Publié le 17/04/2009

Extrait du document

« Quand tous les génies qui ont jamais brillé se réuniraient pour méditer sur cet objet, ils ne pourraient s'étonner assez de cet aveuglement de l'esprit humain. Aucun homme ne souffre qu'on s'empare de ses propriétés; et, pour le plus léger différend sur les limites, on a recours aux pierres et aux armes. Et pourtant la plupart permettent qu'on empiète sur leur vie; on les voit même en livrer d'avance à d'autres la possession pleine et entière. On ne trouve personne qui veuille partager son argent, et chacun dissipe sa vie à tous venants.
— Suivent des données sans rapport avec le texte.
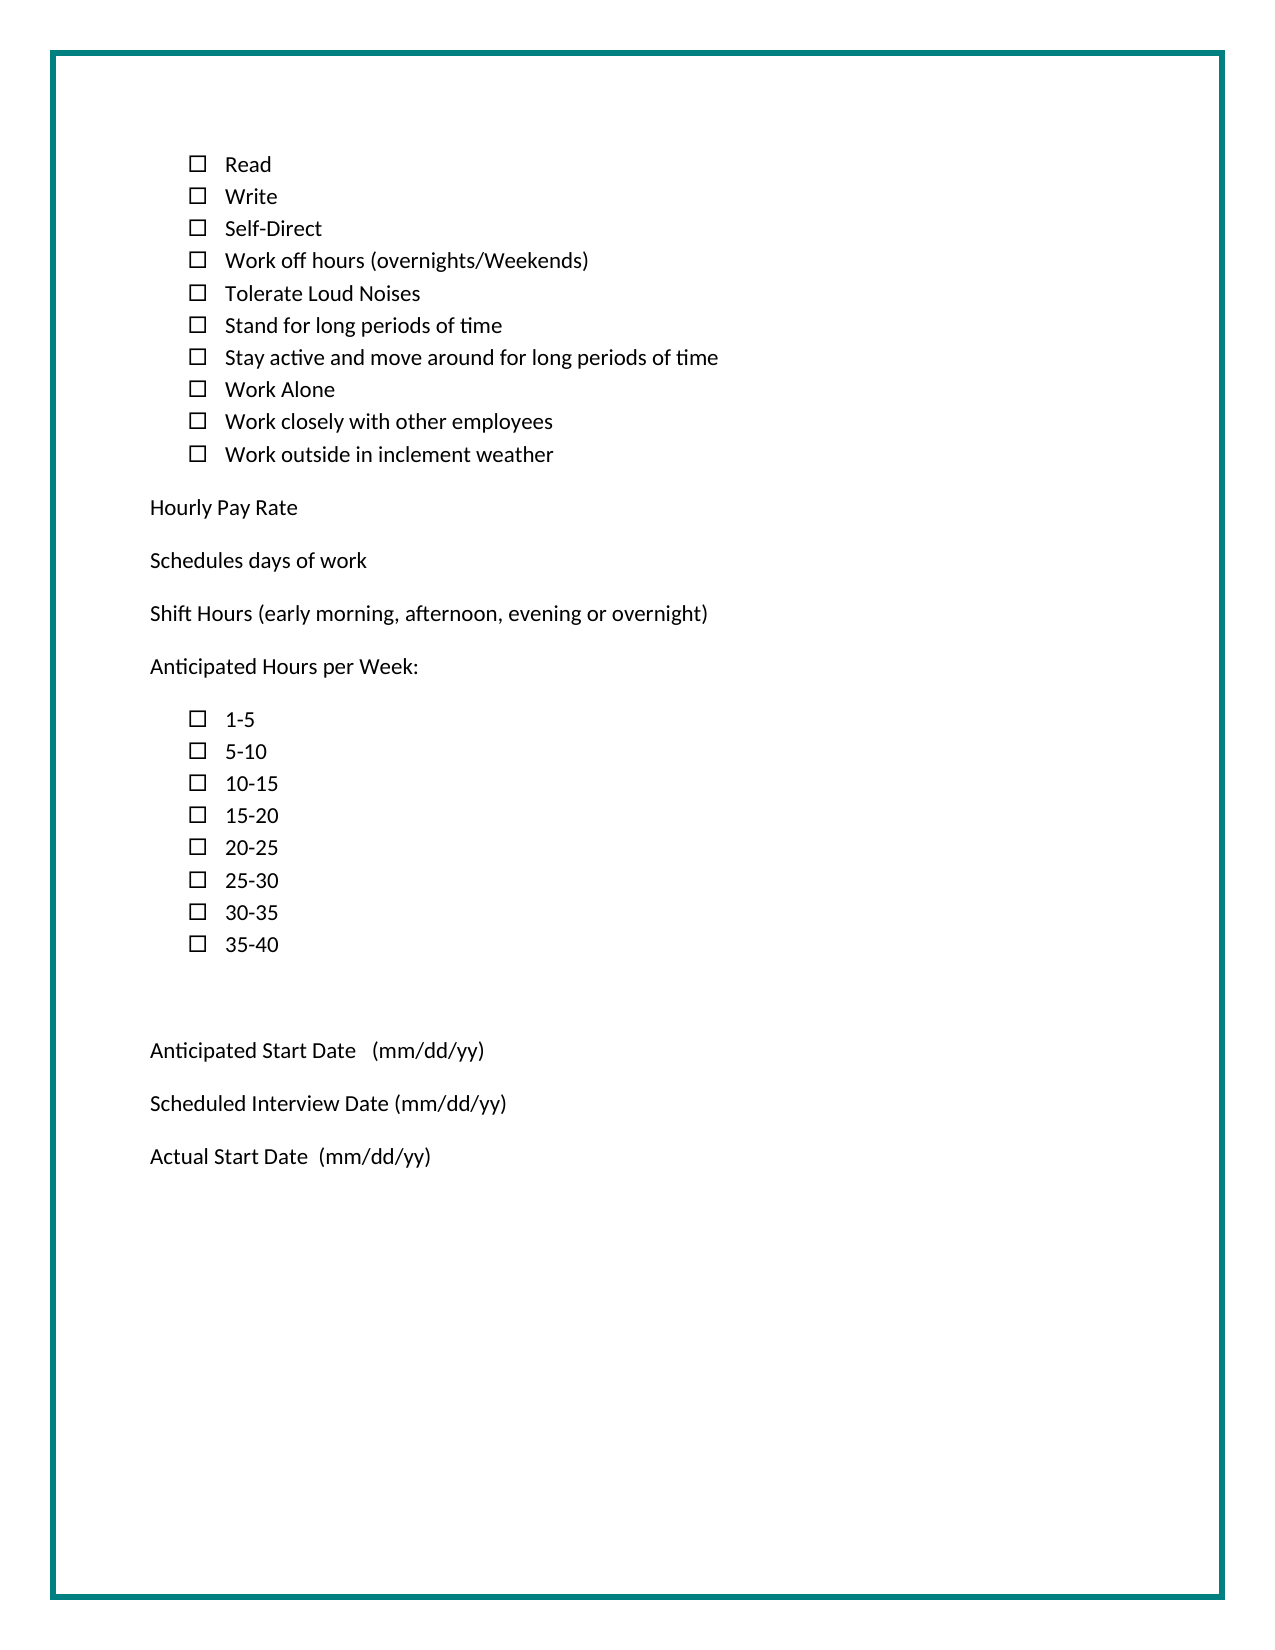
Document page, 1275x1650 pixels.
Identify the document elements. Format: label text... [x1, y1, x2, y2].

list Read [187, 150, 1125, 178]
list Work outside in inclement weather [187, 440, 1125, 468]
list Stand for long periods of time [187, 311, 1125, 339]
text Anticipated Start Date (mm/dd/yy) [150, 1036, 1125, 1064]
list 25-30 [187, 866, 1125, 894]
list Work off hours (overnights/Weekends) [187, 247, 1125, 274]
list 35-40 [187, 930, 1125, 958]
list Work closely with other employees [187, 407, 1125, 436]
list 20-25 [187, 833, 1125, 862]
list Stay active and move around for long periods of time [187, 343, 1125, 371]
text Actual Start Date (mm/dd/yy) [150, 1142, 1125, 1170]
text Anticipated Hours per Week: [150, 652, 1125, 680]
text Scheduled Interview Date (mm/dd/yy) [150, 1089, 1125, 1117]
list 10-15 [187, 769, 1125, 797]
list Self-Direct [187, 214, 1125, 242]
list Write [187, 182, 1125, 210]
list 30-35 [187, 898, 1125, 926]
text Shift Hours (early morning, afternoon, evening or overnight) [150, 599, 1125, 627]
text Hourly Pay Rate [150, 493, 1125, 521]
list 1-5 [187, 705, 1125, 733]
list 15-20 [187, 801, 1125, 829]
text Schedules days of work [150, 546, 1125, 574]
list Work Alone [187, 375, 1125, 403]
list 5-10 [187, 737, 1125, 765]
list Tolerate Loud Noises [187, 279, 1125, 307]
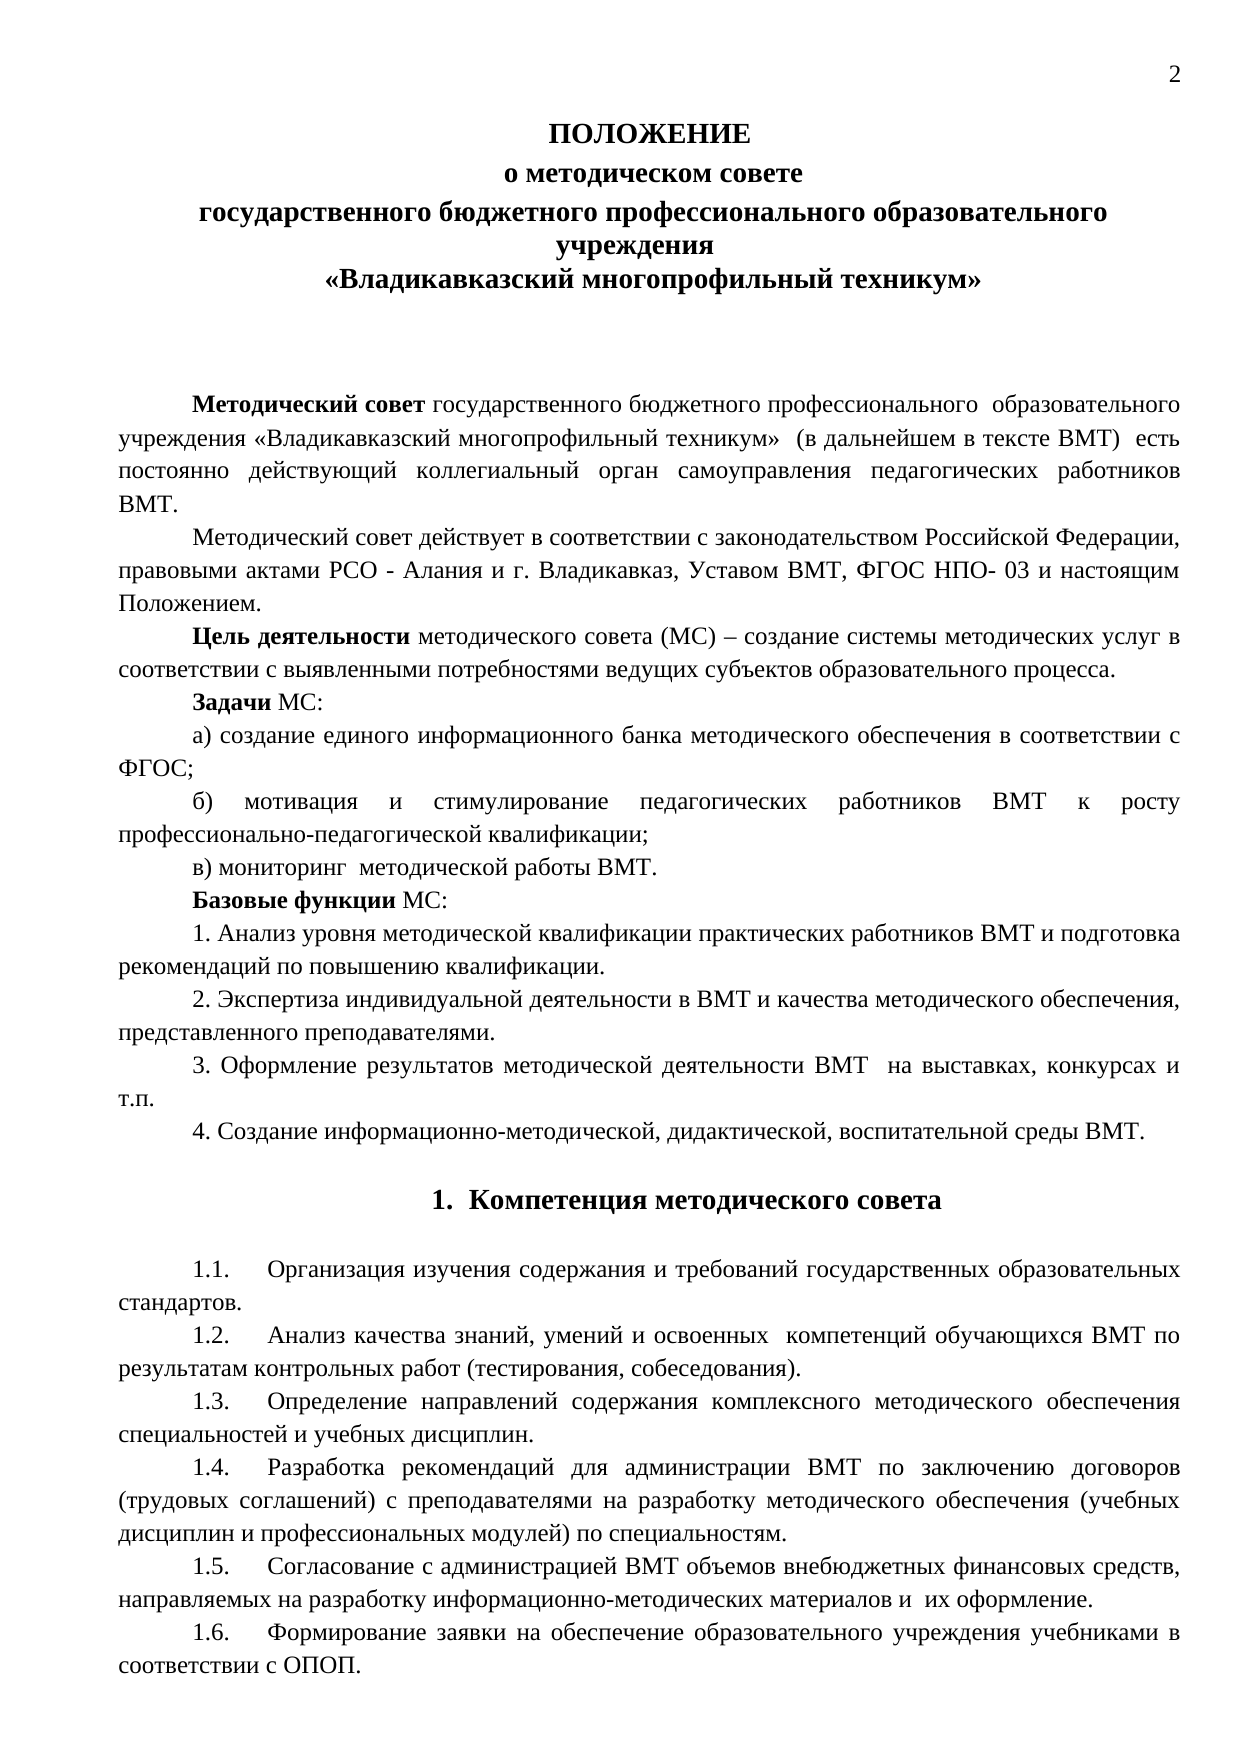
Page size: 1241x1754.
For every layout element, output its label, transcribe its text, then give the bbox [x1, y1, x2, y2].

Tels s'appliquent à conserver leur patrimoine, qui, vienne l'occasion de perdre leur temps, s'en montrent prodigues, alors seulement que l'avarice serait une vertu. (2) Je m'adresserai volontiers ici à quelque homme de la foule des vieillards : «Tu es arrivé, je le vois, au terme le plus reculé de la vie humaine; tu as cent ans ou plus sur la tête; eh bien, calcule l'emploi de ton temps; dis-nous combien t'en ont enlevé un créancier, une maîtresse, un accusé, un client; combien tes querelles avec ta femme, la correction de tes esclaves, tes démarches officieuses dans la ville. Ajoute les maladies que nos excès ont faites; ajoute le temps qui s'est perdu dans l'inaction, et tu verras que tu as beaucoup moins d'années que tu n'en comptes. (3) Quelle en est donc la cause ? Mortels, vous vivez comme si vous deviez toujours vivre. Il ne vous souvient jamais de la fragilité de votre existence; vous ne remarquez pas combien de temps a déjà passé; et vous le perdez comme s'il coulait d'une source intarissable, tandis que ce jour, que vous donnez à un tiers ou à quelque affaire, est peut-être le dernier de vos jours. Vos craintes sont de mortels; à vos désirs on vous dirait immortels. » Sénèque, De la brièveté de la vie

Dans le 1er §, Sénèque s’oppose donc à l’opinion commune (doxa) qui veut qu’on ne puisse voler que les biens matériels. Il dénonce ce mensonge de l’opinion en montrant qu’au-delà du monde rassurant des idées toutes faites, il est un monde plus inquiétant, mais aussi plus passionnant dans ce qu’il recèle d’inconnu et de surprise. Il n’expose pas une contradiction entre la pensée et le réel, mais une contradiction au sein de la pensée elle-même. Celle-ci admet que l’on puisse prendre les armes pour défendre ses biens, mais admet que n’importe qui puisse vous dérober votre bien le plus précieux, à savoir votre temps.    Dans le 2nd §, Sénèque nous invite à faire le bilan du gaspillage de notre existence. Pour lui, la vie heureuse n’est possible qu’à celui qui s’en donne les moyens. L’homme heureux est d’abord un homme d’effort : son bonheur est une conséquence de l’exercice de sa raison. Pour Sénèque, le temps est ce qui doit être mis à profit pour développer ses dispositions à la vertu, donc devenir meilleur, donc être heureux. Perdre son temps c’est perdre la possibilité de devenir sage, c'est-à-dire de devenir pleinement homme dans tout ce que cela signifie de noblesse et de dignité, de coïncidence avec soi-même et sa nature.